Your task: What lines of the listing include the string "pixels"? Show them all.
##### Input data #####
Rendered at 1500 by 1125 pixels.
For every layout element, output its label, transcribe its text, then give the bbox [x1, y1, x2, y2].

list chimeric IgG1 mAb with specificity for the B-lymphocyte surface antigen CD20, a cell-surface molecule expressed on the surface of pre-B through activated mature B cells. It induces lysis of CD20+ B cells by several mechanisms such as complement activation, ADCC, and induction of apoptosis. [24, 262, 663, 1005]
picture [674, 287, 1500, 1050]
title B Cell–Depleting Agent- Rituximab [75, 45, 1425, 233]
#####
##### Input data #####
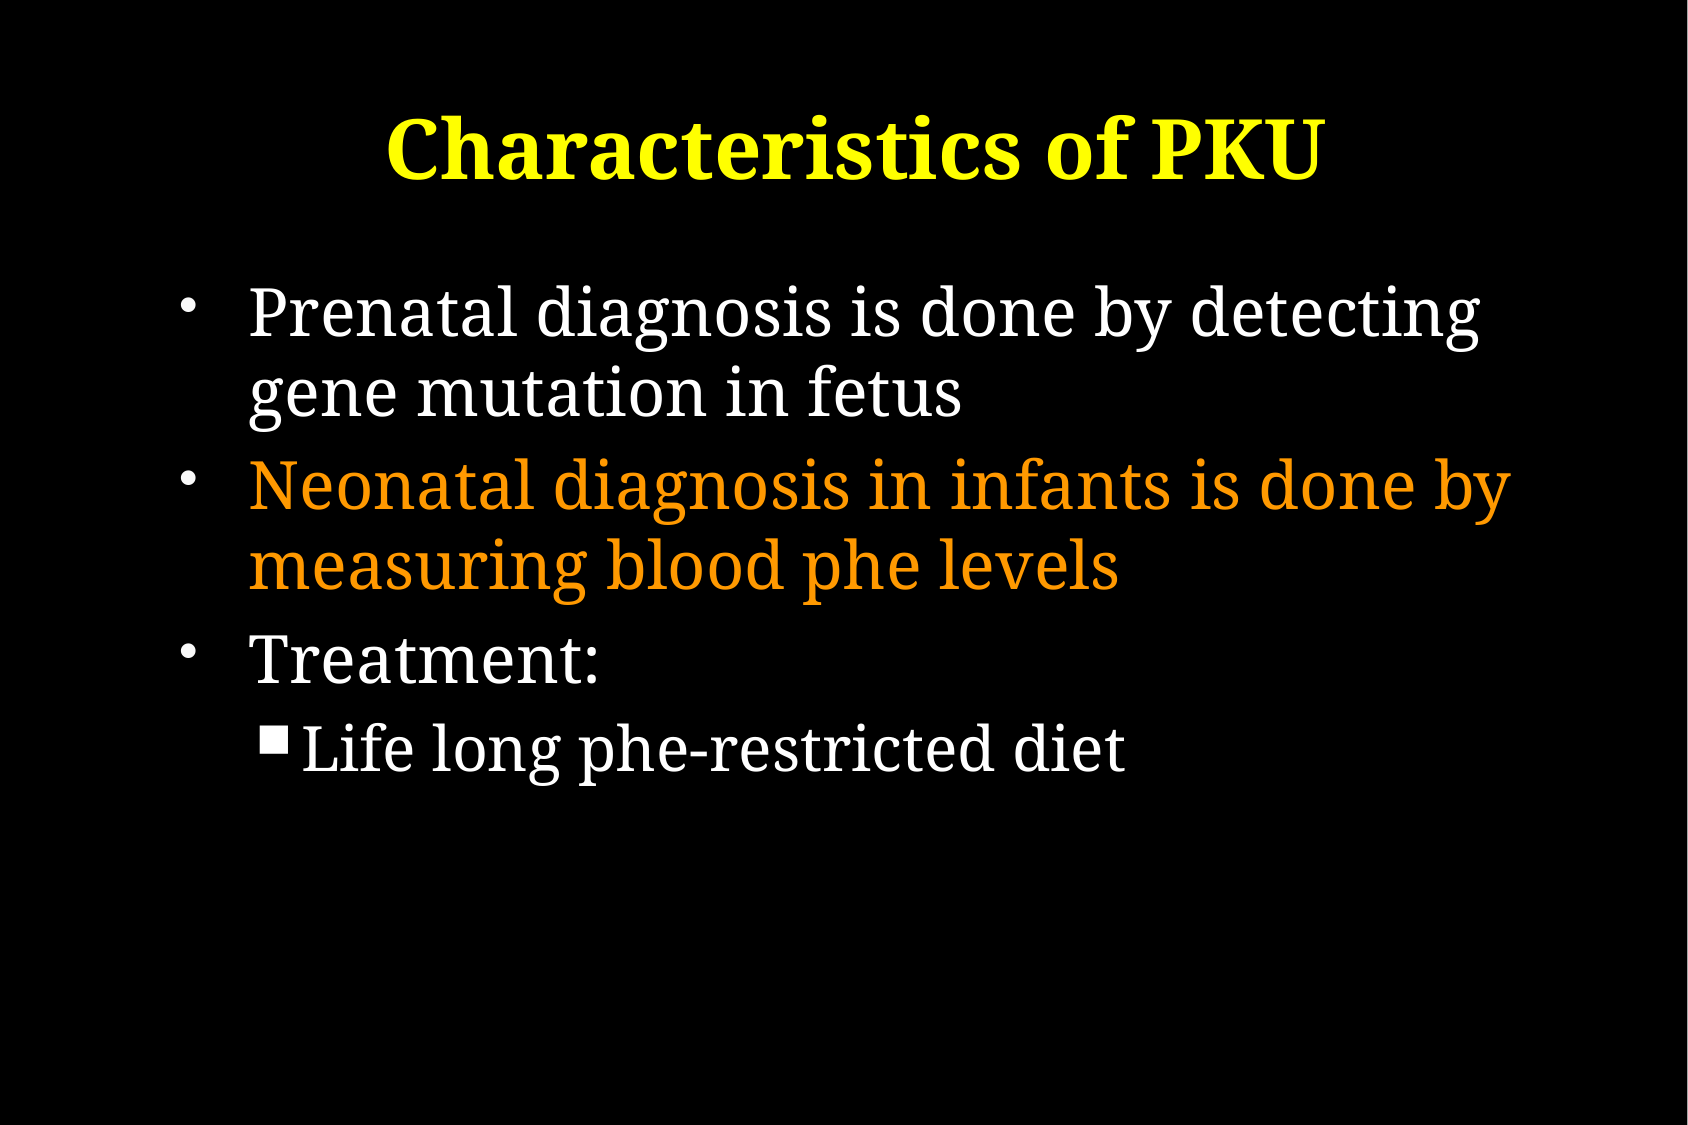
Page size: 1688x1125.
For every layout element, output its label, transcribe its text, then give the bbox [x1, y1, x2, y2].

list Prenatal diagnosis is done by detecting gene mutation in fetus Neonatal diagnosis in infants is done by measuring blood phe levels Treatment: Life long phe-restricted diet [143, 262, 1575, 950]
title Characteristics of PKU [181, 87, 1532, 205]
#####
##### Input data #####
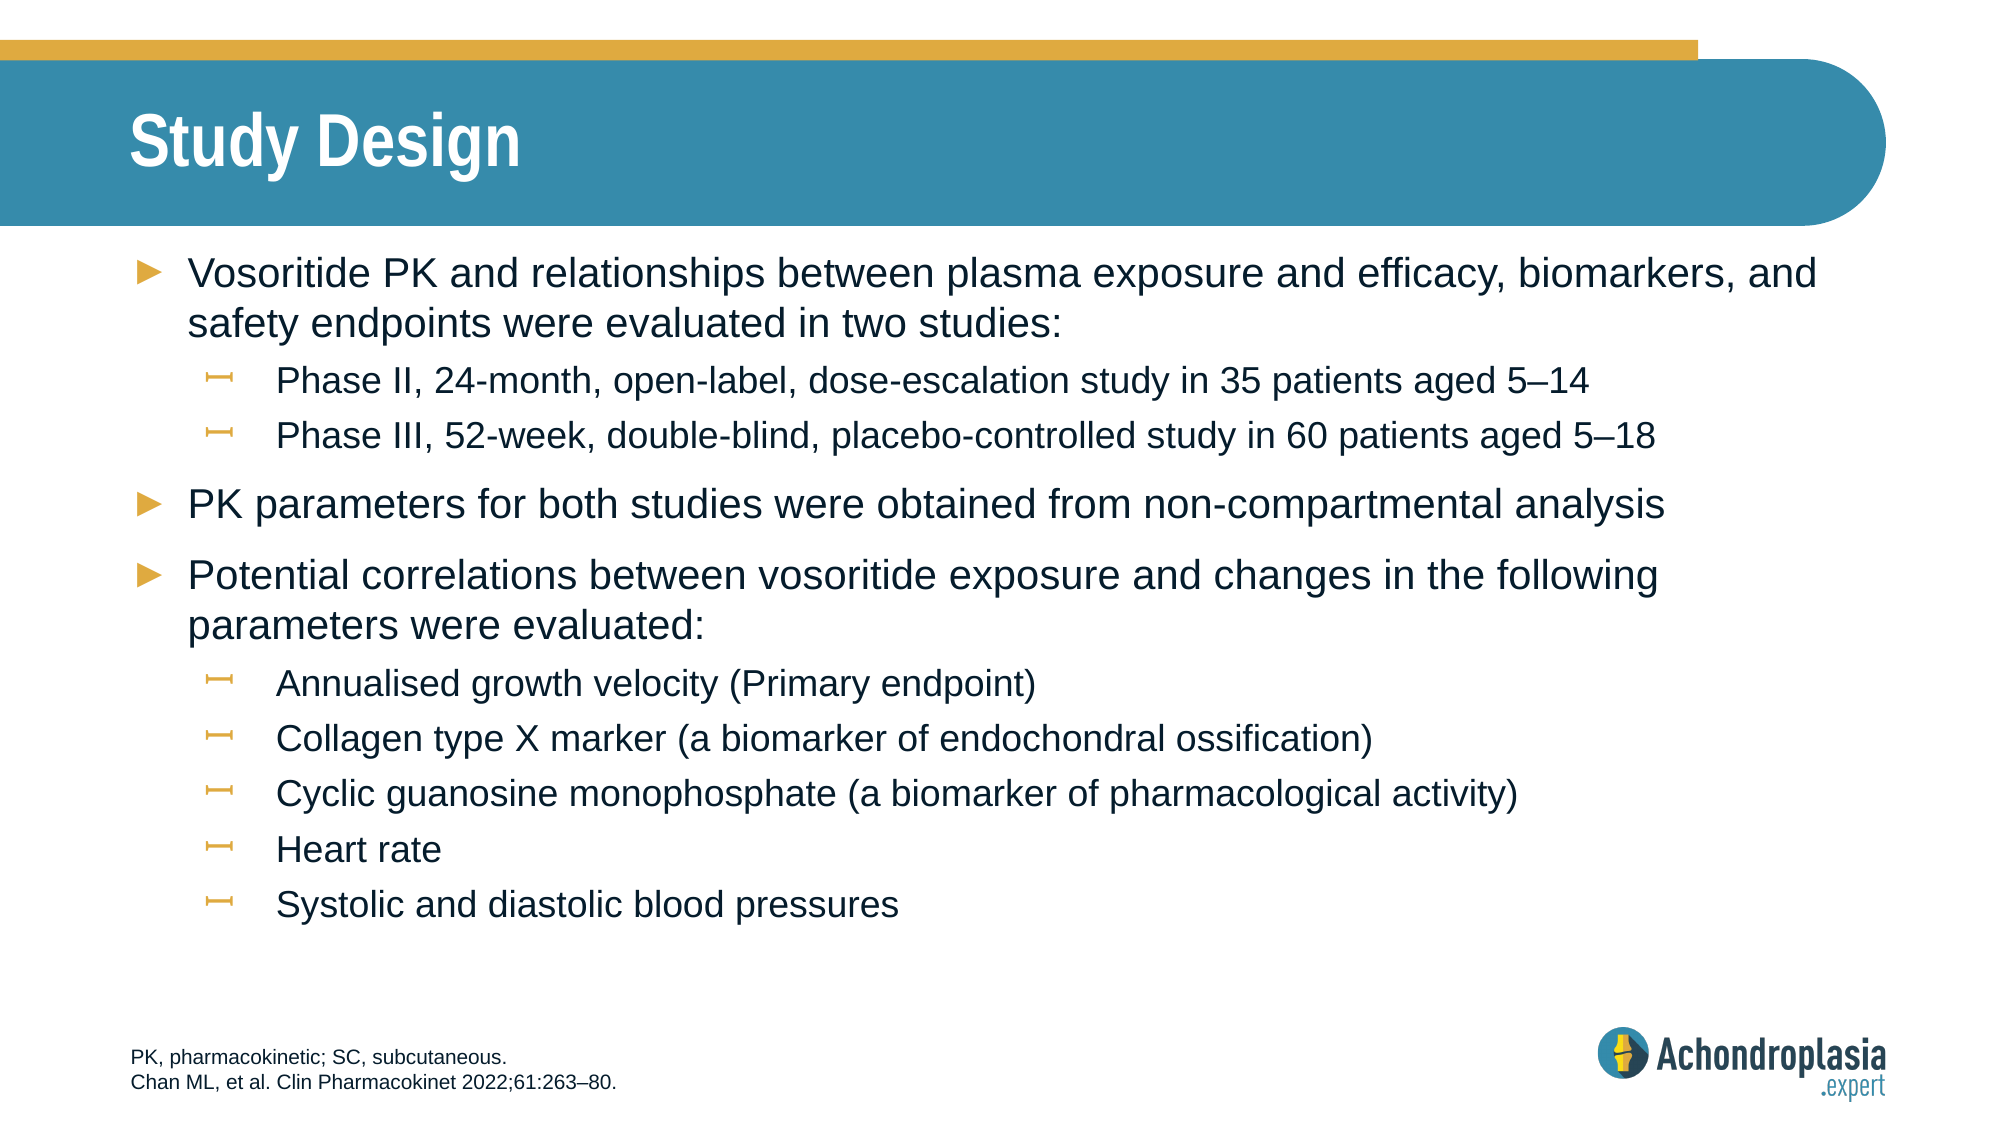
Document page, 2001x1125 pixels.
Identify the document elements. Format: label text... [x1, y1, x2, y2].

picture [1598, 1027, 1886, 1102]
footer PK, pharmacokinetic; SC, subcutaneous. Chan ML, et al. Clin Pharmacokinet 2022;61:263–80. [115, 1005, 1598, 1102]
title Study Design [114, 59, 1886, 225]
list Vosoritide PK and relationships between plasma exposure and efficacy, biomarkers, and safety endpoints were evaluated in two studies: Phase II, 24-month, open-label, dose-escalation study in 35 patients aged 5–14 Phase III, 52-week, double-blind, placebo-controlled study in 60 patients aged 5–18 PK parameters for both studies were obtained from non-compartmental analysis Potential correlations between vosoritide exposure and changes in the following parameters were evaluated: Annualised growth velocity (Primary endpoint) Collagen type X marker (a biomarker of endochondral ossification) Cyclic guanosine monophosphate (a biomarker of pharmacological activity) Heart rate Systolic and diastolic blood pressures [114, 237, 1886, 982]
#####
Answer to this problem:
Rendered at 1500 by 1125 pixels.
Document page, 2001x1125 pixels.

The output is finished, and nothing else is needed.